El precio del desequilibrio

Hay un hilo conductor que une el dólar oficial, la debacle ferroviaria, el Fútbol para Todos, la nafta súper de YPF, las colas para el Teatro Colón en las funciones populares o las visitas guiadas, un superclásico en la Bombonera o el kilovatio que pagan los porteños: tienen precios que no reflejan su verdadera escasez. Aún para los economistas más heterodoxos, desde las escuelas de la planificación centralizada hasta el Nobel de Economía 2001, Joseph Stiglitz (EE.UU. 1943) que esta semana nos honra con su visita, los precios son los que colaboran para que no exista excedentes de demanda u oferta. Como decía Juan Carlos de Pablo, es el numerito al cual hay; una cifra que permite un alieno suficiente para producir en forma continua y que exista demanda por el mismo (equilibrio estable). Pero también puede alcanzar una tregua en los tironeos que la dinámica de los mercados le produce hasta llevarlo a un nuevo desequilibrio.

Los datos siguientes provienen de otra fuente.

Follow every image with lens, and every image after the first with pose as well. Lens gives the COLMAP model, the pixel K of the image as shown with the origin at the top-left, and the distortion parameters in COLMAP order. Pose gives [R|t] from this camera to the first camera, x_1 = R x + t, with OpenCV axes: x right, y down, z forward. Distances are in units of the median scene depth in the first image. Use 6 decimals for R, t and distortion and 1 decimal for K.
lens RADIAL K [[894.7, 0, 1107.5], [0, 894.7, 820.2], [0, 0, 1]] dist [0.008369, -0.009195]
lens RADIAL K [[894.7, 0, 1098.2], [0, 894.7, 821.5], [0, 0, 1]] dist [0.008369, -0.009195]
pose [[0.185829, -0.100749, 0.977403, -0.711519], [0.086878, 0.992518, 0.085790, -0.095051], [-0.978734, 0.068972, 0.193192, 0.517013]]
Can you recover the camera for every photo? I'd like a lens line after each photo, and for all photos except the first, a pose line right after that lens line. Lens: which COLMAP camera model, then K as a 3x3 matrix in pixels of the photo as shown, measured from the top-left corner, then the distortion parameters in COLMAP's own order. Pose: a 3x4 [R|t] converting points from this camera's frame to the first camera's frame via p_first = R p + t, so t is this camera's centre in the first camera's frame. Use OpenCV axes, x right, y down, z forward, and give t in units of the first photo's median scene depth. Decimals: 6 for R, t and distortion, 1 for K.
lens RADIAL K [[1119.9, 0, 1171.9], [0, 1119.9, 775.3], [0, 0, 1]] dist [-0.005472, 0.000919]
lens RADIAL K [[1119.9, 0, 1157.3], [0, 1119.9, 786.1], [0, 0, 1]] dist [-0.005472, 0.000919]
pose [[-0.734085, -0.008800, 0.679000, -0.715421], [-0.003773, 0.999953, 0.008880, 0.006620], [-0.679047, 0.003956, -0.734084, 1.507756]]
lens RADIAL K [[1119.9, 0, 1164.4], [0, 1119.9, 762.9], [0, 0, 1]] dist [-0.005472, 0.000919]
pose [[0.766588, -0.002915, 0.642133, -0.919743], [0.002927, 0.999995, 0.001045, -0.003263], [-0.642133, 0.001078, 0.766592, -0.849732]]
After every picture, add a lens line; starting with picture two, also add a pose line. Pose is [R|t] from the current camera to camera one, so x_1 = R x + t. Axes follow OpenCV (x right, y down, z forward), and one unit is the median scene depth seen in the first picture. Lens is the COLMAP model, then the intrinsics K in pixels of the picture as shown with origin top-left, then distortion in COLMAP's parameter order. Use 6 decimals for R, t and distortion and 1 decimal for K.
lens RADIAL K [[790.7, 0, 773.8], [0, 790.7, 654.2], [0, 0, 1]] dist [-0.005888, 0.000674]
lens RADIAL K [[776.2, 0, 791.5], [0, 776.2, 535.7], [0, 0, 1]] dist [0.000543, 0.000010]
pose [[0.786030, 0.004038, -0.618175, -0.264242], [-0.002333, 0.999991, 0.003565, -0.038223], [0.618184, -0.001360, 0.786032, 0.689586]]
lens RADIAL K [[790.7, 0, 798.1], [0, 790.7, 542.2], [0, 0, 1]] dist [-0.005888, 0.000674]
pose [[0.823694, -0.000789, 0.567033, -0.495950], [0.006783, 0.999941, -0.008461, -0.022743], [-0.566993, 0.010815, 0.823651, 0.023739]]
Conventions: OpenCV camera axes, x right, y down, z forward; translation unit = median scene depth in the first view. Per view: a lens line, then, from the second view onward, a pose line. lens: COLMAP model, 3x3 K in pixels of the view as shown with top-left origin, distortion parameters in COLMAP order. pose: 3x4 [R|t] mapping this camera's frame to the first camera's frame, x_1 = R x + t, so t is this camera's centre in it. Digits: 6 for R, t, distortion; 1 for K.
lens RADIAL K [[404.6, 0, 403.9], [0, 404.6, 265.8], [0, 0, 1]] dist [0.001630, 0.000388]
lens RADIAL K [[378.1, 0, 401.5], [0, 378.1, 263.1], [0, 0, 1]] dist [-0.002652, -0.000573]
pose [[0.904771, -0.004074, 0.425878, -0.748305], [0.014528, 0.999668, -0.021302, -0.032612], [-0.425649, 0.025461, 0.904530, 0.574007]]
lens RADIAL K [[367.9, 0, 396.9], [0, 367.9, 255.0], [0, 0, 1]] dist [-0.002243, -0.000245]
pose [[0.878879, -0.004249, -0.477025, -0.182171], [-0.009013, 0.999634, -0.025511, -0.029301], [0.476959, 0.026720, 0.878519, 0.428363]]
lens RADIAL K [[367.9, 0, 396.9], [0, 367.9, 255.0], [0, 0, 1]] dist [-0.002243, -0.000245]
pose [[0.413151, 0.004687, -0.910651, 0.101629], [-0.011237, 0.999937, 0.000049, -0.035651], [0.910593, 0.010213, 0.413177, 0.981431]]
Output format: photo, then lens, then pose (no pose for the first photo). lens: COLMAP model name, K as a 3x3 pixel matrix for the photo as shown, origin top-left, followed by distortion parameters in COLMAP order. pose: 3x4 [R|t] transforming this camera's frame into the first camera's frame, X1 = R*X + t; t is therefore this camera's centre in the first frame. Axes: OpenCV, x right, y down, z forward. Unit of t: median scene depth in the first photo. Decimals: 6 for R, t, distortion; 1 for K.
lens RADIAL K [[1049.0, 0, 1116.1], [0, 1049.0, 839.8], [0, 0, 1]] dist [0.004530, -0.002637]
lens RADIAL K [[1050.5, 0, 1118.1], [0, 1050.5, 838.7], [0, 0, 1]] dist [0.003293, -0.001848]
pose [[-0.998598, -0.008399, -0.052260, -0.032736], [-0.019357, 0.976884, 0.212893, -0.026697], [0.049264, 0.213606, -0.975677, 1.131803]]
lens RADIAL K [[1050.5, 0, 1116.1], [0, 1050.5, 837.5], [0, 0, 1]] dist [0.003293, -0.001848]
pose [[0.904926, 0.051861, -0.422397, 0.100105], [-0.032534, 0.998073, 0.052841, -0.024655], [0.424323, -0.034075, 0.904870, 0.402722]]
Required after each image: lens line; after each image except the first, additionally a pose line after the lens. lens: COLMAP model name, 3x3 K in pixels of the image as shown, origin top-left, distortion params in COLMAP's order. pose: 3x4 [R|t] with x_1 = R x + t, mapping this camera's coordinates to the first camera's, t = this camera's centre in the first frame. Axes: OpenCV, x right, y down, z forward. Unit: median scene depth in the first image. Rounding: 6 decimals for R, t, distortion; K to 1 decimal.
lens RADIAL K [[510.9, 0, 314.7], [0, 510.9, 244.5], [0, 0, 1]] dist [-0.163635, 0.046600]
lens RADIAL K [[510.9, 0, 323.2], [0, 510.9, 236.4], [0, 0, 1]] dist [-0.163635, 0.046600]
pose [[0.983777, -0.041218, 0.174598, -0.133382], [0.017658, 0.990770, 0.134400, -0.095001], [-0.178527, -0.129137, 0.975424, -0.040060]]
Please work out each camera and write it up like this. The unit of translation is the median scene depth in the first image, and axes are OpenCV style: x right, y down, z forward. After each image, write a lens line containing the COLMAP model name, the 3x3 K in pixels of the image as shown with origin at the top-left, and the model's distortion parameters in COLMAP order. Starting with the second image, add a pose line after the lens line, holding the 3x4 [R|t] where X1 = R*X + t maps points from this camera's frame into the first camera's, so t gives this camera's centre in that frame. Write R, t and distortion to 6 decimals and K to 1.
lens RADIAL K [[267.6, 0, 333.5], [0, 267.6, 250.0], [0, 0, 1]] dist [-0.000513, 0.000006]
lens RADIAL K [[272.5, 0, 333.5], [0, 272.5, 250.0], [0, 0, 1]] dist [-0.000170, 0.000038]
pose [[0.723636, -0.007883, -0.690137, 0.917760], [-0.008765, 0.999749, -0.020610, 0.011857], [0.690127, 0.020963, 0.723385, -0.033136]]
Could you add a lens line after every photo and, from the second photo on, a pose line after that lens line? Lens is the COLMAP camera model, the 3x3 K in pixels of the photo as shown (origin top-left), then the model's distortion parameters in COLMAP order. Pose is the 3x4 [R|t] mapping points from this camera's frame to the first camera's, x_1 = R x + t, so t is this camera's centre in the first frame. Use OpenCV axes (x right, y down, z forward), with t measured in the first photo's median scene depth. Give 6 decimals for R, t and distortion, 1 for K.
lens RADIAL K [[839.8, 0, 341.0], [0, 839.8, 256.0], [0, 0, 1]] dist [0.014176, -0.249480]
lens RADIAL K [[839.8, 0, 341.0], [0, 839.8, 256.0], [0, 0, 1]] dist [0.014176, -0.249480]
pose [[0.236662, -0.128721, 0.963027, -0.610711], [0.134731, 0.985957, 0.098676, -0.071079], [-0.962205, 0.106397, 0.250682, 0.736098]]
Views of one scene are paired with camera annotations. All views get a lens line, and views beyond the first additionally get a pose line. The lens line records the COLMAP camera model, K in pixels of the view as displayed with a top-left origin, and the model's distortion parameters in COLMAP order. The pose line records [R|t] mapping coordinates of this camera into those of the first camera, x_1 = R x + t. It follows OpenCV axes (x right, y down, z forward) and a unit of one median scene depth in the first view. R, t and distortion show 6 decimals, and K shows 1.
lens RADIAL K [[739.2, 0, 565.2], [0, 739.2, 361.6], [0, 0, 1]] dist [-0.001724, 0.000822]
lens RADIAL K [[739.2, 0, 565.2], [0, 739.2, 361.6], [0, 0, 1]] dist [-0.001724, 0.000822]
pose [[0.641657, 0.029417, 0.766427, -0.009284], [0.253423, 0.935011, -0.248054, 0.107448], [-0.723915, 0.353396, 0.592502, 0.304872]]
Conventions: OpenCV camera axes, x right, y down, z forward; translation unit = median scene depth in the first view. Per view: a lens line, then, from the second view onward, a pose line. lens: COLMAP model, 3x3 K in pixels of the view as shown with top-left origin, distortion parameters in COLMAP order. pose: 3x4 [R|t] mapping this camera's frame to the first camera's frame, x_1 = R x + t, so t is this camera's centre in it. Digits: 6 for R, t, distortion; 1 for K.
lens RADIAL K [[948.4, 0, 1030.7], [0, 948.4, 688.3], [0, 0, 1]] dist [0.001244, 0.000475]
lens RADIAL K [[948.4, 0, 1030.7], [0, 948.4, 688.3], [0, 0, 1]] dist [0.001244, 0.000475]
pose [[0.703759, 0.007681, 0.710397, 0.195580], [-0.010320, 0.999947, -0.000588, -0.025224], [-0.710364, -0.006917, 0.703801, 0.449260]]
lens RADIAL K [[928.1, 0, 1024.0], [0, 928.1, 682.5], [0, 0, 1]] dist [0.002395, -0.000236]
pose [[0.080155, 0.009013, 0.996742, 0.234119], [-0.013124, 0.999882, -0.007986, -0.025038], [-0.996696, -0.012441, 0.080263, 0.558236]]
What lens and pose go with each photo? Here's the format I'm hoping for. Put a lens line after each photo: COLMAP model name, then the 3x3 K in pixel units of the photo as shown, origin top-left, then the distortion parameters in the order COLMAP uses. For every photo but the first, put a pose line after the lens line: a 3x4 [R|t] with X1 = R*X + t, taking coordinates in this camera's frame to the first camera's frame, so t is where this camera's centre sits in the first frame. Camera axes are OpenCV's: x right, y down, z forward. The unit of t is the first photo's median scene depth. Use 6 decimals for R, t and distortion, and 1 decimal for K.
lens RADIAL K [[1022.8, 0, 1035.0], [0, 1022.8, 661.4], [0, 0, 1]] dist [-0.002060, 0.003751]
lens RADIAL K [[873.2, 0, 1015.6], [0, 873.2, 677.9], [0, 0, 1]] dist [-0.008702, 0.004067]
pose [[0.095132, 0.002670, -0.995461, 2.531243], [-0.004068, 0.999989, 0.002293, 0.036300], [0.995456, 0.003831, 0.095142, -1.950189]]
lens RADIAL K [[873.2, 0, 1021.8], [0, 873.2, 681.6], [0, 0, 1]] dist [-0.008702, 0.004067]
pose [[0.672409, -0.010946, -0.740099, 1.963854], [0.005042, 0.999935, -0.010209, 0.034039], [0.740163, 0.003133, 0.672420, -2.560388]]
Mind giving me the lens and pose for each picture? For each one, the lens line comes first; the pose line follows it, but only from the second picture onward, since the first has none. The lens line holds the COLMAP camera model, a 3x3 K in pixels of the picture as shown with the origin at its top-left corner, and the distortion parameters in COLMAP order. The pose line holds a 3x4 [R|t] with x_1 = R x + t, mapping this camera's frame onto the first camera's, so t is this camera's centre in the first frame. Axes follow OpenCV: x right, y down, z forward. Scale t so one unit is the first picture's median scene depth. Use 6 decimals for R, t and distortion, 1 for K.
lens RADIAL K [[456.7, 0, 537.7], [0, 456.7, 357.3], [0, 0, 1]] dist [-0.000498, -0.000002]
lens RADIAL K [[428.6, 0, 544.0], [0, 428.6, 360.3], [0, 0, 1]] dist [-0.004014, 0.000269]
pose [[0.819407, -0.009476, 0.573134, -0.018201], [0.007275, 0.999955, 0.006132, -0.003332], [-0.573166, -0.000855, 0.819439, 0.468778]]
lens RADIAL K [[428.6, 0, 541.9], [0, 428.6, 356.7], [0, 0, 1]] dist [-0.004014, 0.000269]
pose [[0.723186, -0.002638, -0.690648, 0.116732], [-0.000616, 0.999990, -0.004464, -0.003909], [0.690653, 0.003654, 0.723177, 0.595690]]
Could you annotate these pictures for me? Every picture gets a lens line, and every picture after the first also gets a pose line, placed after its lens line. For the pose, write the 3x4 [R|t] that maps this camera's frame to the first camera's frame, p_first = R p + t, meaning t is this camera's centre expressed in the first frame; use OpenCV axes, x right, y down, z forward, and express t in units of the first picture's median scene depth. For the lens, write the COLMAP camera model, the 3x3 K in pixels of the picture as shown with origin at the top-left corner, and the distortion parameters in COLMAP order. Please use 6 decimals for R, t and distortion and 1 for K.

Todos los bienes enumerados al principio tienen una característica común: un precio que no refleja su verdadero valor económico. O al menos el percibido por el público. Para evitar que vacíen las reservas del Banco Central que supimos conseguir, el numerito de $ 4,60 por dólar es sólo para la pizarra: imposible conseguir para los que no son amigos de la casa, turistas que acrediten fondos bancarizados en blanco y prometan vida austera en sus giras. Nada para ahorrar, para importar cosas destructoras de producción y empleo nacional... Pero aplicable a cualquier exportación que pase bajo el radar de la Aduana. Descansarse en la función de los precios como auténticos semáforos económicos es reconocerles la potestad de dar señales a oferentes y demandantes para que actúen en consecuencia. A los primeros, para que dedican el nivel de producción, invirtiendo y comprando insumos para ello. A los consumidores, para que maximicen su posición eligiendo la mejor combinación posible entre distintos bienes, marcas y calidades alternativas. Sin embargo, este mundo idílico tiene su contracara en el fastidio de los que quedan fuera de este juego y que reclaman de un árbitro para poder acceder a un bien al que tiene vedado el consumo deseado o para sostener un ingreso que el mercado se lo niega (protección o subsidio).
Las razones para no confiar en este mecanismo automático que organiza la producción de bienes y servicios en la sociedad, al mismo tiempo que asignaba retribuciones a los factores de producción y que ya Adam Smith había bautizado la mano invisible pueden ser varias. En la economía ortodoxa, la intervención del Estado se realizaba para corregir fallas del mercado de todo tipo pero especialmente en casos donde no existe la competencia perfecta; de externalidades o aspectos que no se pueden incorporar a los precios privados o cuando la provisión de dicho bien sea relevante en la consideración social. En cualquiera de estos casos, el Gobierno puede echar mano a su poder regulatorio o simplemente tomar el lugar de la contraparte en el mercado. En cualquier caso, al romper el termómetro del precio se puede lograr una mejora en el mercado pero también incurrir en lo que se denominan los fallos del Gobierno. Lo paradójico es que muchas veces, éstos terminan por arruinar la idea original, alterando los equilibrios sobre todo en el largo plazo, en las que un error de cálculo del burócrata interventor de turno termina afectando el equilibrio de ese mercado en un futuro.
Es decir, en el afán por abastecer universalmente a consumidores que, incluso, no lo piden explícitamente, se puede llegar a entrar en decadencia. O lo que es peor, convertirse en dependientes del oxígeno oficial para asegurar su sustentabilidad. Las industrias frigorífica y láctea, el cultivo del trigo, la de extracción del gas o de petróleo pero también la de distribución eléctrica; arrastran consigo la marca de la transformación en sectores fallidos, con pocas perspectivas en el largo plazo si no median cambios de las reglas de juego en le mediano plazo.
Otras, como las del transporte urbano, han sufrido tantas intervenciones de tan baja calidad que no sólo las han hecho Tesoro-dependientes sino que se alteró el equilibrio interno entre factores, transformándose en ingobernables en cuanto la sonda fiscal se desconecta. Recién con los accidentes ferroviarios de este año y los conflictos gremiales en el subterráneo, se llegó a la conclusión de que el sistema en su conjunto está seriamente colapsado... pero luego de años de intervención pura y dura. Y la última década de congelamiento tarifario con aumentos salariales paralelos que duplicaban la tasa de inflación, que derivaron recursos del mantenimiento básico del material rodante y las vías hacia una nómina salarial creciente. Eso sí, con tarifas ficticias que hicieron de un servicio esencial en una gran urbe dependiente de los altibajos de la caja. Un negocio ruin para el bienestar del pasajero, el bolsillo del fisco pero floreciente para los que acumular poder y discreción. ¿Un mal cálculo?